• _Task_: What lines of the data below hold the string "ankle"? Copy each one.

Pixel coordinate listings:

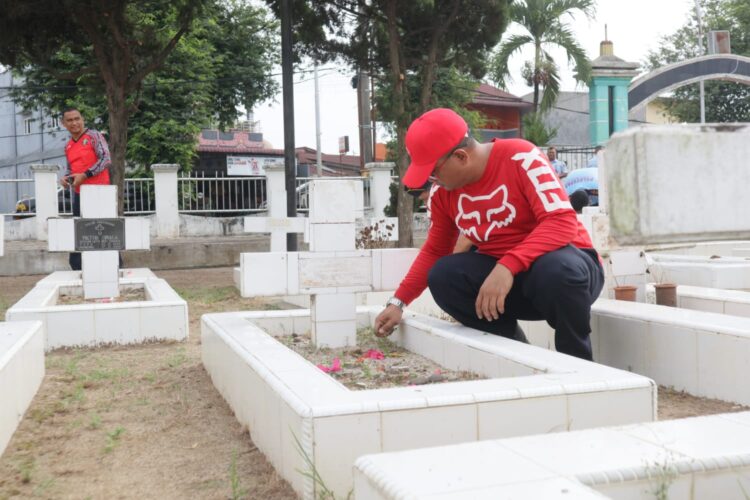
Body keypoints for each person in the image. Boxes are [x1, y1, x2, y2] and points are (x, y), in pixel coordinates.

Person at [374, 108, 604, 360]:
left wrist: (507, 266)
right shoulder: (444, 194)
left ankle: (579, 365)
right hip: (508, 283)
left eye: (434, 172)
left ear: (461, 156)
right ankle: (515, 353)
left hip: (567, 275)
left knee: (557, 269)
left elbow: (561, 222)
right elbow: (435, 251)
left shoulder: (522, 157)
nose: (433, 181)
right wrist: (398, 302)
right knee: (444, 275)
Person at [60, 107, 113, 270]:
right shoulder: (68, 146)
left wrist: (86, 175)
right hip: (80, 194)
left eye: (77, 119)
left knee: (107, 232)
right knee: (79, 232)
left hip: (100, 192)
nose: (74, 123)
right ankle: (78, 269)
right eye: (69, 120)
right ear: (63, 124)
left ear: (82, 119)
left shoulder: (94, 136)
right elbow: (71, 170)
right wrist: (66, 178)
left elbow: (106, 159)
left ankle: (114, 267)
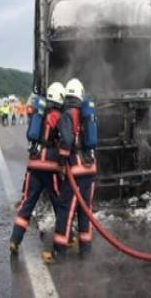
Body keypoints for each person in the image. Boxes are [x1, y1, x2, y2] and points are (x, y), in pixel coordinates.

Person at [9, 82, 72, 255]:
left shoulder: (39, 114)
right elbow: (66, 140)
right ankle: (67, 240)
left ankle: (15, 240)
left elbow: (31, 135)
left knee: (27, 203)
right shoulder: (60, 116)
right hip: (50, 167)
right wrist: (62, 161)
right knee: (60, 204)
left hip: (34, 164)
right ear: (61, 98)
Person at [44, 78, 97, 262]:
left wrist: (61, 160)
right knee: (85, 210)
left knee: (65, 211)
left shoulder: (67, 114)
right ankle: (86, 251)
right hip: (90, 169)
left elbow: (66, 140)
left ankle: (59, 253)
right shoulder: (87, 114)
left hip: (75, 170)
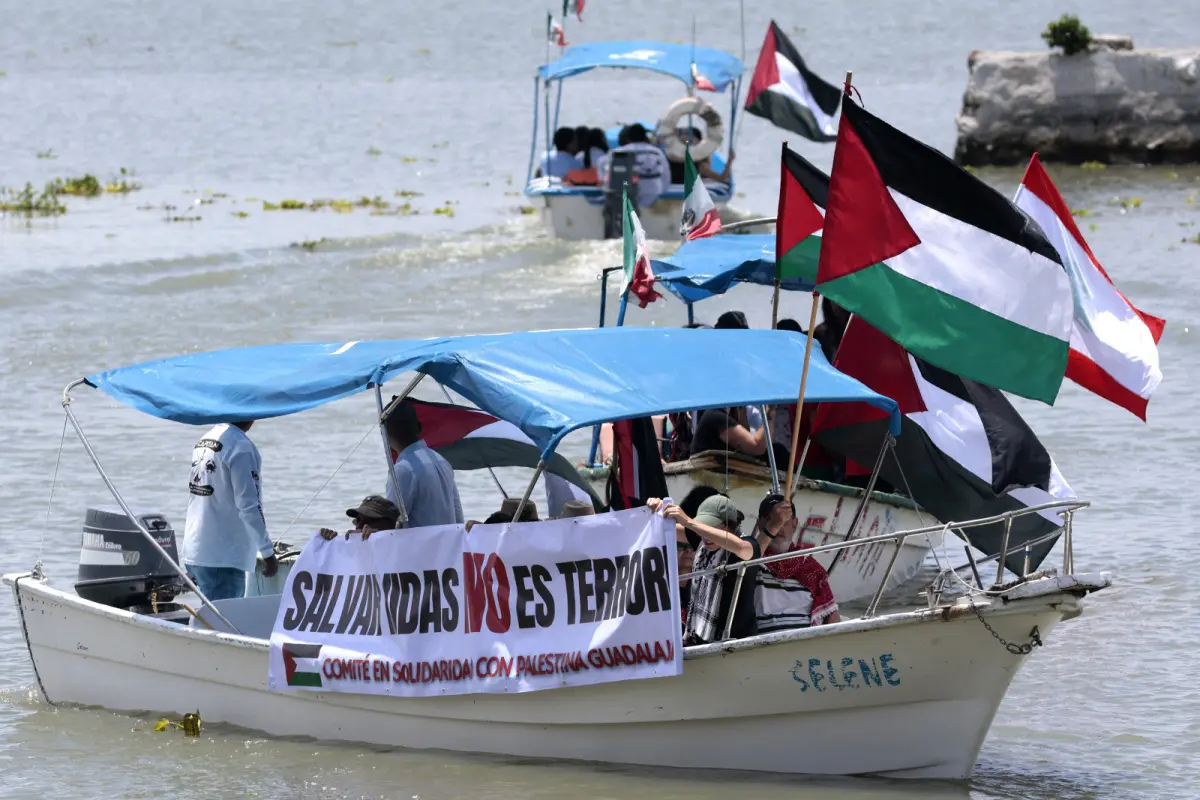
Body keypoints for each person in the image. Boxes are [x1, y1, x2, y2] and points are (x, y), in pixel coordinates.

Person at [182, 420, 278, 601]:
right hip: (223, 558)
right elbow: (249, 505)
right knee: (223, 618)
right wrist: (267, 552)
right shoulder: (241, 446)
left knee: (209, 615)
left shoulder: (206, 439)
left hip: (196, 550)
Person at [647, 493, 760, 644]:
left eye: (711, 527)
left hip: (738, 642)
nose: (705, 535)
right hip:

• _Written response_:
left ankle: (579, 365)
right ankle: (515, 353)
right ankle: (78, 269)
left ankle: (114, 267)
right ankle: (67, 240)
left ankle: (15, 240)
right ankle: (86, 251)
left ankle: (59, 253)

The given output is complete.